Task instructions
In the records that come next, find every line with "травмы". Return those lines.

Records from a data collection
----------
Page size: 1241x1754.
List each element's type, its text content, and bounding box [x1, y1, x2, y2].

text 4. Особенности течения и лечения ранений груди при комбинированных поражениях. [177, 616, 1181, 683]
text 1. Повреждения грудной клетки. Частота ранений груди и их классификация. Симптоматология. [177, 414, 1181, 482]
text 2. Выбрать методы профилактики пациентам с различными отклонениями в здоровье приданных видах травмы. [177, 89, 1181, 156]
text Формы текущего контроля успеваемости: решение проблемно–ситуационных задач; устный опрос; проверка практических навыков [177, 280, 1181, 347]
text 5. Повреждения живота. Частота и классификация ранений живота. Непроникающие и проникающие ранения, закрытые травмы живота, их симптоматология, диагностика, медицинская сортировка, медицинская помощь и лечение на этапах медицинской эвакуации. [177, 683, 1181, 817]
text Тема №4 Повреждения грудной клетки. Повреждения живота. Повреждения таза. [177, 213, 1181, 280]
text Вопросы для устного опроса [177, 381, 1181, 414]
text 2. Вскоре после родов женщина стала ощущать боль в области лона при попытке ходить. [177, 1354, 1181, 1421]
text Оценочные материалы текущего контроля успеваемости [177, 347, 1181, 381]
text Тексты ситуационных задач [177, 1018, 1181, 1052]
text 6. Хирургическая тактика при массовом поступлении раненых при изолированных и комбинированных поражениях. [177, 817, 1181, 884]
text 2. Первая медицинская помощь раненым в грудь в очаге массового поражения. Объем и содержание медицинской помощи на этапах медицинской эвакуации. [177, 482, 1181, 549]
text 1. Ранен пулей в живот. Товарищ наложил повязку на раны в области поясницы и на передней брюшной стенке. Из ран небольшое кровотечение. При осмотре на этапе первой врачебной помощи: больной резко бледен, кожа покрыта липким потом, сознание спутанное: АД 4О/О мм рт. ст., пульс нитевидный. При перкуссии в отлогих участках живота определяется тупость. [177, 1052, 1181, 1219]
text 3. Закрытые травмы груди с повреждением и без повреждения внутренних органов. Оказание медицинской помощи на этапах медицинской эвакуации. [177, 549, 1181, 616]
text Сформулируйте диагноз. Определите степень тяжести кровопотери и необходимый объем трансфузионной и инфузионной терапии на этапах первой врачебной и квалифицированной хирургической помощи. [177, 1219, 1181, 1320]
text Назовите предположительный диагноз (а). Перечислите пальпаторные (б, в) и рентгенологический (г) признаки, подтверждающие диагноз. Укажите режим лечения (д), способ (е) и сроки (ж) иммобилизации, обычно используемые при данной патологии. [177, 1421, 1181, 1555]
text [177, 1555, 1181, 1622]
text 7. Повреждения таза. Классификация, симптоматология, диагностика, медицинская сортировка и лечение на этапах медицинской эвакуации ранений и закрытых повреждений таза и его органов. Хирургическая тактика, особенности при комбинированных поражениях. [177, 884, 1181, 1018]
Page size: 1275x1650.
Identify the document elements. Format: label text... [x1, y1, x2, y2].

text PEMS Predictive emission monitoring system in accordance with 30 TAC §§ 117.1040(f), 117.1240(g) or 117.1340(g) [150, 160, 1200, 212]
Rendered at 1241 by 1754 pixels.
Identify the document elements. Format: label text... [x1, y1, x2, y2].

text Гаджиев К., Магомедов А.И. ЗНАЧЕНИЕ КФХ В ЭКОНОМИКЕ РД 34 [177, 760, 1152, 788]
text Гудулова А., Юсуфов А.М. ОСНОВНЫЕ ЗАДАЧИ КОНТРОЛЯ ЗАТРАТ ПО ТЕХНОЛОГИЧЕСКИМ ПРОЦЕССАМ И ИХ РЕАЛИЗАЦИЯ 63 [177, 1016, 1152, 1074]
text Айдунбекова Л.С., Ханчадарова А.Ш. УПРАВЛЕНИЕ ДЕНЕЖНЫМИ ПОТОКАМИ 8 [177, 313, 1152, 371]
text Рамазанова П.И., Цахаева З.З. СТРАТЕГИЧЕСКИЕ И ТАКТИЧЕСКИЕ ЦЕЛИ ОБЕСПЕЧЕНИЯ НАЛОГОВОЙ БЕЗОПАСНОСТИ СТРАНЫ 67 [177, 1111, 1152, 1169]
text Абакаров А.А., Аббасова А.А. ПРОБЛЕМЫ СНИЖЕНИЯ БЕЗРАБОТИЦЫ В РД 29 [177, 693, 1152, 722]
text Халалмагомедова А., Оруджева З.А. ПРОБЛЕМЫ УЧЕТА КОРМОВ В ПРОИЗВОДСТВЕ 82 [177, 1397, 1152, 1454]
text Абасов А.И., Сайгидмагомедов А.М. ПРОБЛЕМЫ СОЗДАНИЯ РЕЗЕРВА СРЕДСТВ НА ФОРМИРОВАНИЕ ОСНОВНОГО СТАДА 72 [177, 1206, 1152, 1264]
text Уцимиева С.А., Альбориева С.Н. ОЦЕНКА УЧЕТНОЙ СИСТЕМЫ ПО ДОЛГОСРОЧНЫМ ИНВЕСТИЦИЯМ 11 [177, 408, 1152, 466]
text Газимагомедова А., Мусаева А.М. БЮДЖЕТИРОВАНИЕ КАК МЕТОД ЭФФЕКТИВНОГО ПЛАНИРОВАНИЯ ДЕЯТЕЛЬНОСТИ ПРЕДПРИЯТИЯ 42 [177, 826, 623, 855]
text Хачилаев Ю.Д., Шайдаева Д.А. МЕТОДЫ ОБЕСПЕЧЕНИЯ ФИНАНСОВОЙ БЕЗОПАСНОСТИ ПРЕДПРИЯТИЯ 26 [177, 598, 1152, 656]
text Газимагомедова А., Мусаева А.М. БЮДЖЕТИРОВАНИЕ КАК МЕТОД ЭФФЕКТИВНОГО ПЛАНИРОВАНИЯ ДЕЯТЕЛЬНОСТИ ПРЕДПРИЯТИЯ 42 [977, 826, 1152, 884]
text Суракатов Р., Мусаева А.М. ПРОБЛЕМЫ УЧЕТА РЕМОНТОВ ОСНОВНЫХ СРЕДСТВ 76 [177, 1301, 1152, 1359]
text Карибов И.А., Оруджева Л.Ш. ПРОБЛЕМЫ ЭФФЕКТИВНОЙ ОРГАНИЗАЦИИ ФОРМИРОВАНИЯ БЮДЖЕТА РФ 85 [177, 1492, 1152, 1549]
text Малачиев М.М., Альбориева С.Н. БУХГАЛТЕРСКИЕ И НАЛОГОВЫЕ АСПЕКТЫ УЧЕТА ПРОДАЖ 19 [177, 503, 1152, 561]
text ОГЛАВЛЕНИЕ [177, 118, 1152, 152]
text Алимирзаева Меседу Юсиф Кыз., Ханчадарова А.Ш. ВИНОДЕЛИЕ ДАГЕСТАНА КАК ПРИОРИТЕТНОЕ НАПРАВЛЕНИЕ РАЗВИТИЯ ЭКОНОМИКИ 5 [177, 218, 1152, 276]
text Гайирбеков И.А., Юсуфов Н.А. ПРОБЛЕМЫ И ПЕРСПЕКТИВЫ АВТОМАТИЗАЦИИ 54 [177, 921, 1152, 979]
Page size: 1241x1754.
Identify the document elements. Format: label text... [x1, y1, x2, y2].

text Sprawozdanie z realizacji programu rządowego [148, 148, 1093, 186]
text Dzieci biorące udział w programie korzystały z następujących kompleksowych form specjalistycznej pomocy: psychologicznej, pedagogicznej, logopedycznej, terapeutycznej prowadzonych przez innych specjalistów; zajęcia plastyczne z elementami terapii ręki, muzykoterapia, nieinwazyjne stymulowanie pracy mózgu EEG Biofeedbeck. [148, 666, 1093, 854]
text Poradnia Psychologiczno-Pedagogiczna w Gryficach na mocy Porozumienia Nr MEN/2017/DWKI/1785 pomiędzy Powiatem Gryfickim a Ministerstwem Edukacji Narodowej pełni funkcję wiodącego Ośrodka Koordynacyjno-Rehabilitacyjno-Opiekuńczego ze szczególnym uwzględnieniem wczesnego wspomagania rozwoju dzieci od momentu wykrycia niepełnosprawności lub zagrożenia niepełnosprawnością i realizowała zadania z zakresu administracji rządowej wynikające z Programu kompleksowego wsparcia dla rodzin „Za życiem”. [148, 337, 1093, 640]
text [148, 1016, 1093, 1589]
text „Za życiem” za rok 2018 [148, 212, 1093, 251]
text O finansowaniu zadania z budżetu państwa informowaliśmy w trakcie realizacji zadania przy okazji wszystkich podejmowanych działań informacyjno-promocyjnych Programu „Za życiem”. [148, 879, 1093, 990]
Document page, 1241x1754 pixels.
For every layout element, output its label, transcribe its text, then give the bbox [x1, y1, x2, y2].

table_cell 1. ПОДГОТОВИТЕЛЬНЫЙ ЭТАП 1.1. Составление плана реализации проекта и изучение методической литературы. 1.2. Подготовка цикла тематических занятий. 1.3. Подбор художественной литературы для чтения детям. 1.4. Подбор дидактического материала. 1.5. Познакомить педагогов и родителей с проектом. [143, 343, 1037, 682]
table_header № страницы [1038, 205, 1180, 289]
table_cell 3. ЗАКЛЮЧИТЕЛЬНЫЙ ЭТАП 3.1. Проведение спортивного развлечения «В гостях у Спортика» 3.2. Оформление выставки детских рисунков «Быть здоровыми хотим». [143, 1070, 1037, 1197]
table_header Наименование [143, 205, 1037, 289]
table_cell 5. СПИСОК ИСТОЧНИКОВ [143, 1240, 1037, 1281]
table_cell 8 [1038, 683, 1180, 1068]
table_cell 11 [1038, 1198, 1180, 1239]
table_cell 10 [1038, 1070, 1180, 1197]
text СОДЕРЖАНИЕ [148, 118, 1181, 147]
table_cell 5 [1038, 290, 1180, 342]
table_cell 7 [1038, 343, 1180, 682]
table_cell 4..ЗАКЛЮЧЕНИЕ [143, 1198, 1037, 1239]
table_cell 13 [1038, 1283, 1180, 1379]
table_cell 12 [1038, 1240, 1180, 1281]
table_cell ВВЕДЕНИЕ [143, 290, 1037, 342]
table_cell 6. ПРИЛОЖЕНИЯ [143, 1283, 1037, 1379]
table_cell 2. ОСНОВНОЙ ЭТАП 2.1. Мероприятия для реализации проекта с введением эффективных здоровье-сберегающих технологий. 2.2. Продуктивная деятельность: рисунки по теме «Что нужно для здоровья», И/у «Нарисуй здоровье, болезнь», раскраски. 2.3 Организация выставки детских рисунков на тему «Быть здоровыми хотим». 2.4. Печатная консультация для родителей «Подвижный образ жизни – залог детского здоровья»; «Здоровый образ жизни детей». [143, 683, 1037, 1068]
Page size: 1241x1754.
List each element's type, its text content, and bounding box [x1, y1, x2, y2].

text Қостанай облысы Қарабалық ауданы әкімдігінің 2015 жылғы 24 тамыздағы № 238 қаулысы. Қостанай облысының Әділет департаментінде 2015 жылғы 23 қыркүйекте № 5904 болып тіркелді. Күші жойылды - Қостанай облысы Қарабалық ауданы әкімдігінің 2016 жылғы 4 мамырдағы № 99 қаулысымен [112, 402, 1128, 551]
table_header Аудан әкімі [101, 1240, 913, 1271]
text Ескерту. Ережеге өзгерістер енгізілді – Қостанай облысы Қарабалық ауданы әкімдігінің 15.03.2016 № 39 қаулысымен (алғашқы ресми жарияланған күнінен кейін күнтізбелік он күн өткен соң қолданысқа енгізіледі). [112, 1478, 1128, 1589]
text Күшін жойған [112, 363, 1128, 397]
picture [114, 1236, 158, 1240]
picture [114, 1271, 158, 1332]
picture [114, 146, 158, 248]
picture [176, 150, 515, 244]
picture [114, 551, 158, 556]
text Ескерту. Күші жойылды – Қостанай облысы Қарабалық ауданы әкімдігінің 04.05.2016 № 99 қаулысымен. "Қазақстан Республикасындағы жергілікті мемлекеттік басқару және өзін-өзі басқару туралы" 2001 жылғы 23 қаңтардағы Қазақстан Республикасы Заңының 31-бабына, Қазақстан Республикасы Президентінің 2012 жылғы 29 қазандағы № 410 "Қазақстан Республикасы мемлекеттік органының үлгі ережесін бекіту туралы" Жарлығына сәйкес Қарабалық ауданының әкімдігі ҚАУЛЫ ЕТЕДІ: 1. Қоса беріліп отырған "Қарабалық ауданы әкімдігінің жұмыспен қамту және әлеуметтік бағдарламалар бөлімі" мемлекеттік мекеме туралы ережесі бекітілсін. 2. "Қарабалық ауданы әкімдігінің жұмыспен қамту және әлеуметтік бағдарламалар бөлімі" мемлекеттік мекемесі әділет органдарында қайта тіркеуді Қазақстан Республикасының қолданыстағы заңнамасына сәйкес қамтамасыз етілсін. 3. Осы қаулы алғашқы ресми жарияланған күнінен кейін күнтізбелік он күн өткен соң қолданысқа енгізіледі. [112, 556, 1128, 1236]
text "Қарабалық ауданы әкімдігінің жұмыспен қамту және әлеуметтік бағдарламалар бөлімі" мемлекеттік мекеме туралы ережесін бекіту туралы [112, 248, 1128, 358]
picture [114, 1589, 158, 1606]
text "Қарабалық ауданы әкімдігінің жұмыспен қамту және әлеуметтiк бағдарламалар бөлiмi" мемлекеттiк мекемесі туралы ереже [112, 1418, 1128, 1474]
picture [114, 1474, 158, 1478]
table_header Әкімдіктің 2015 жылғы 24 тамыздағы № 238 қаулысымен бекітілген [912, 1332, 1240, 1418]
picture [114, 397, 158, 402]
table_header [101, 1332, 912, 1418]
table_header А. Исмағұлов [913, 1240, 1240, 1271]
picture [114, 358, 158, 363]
----------
Your solution
text 2. Выбрать методы профилактики пациентам с различными отклонениями в здоровье приданных видах травмы. [177, 89, 1181, 156]
text 5. Повреждения живота. Частота и классификация ранений живота. Непроникающие и проникающие ранения, закрытые травмы живота, их симптоматология, диагностика, медицинская сортировка, медицинская помощь и лечение на этапах медицинской эвакуации. [177, 683, 1181, 817]
text 3. Закрытые травмы груди с повреждением и без повреждения внутренних органов. Оказание медицинской помощи на этапах медицинской эвакуации. [177, 549, 1181, 616]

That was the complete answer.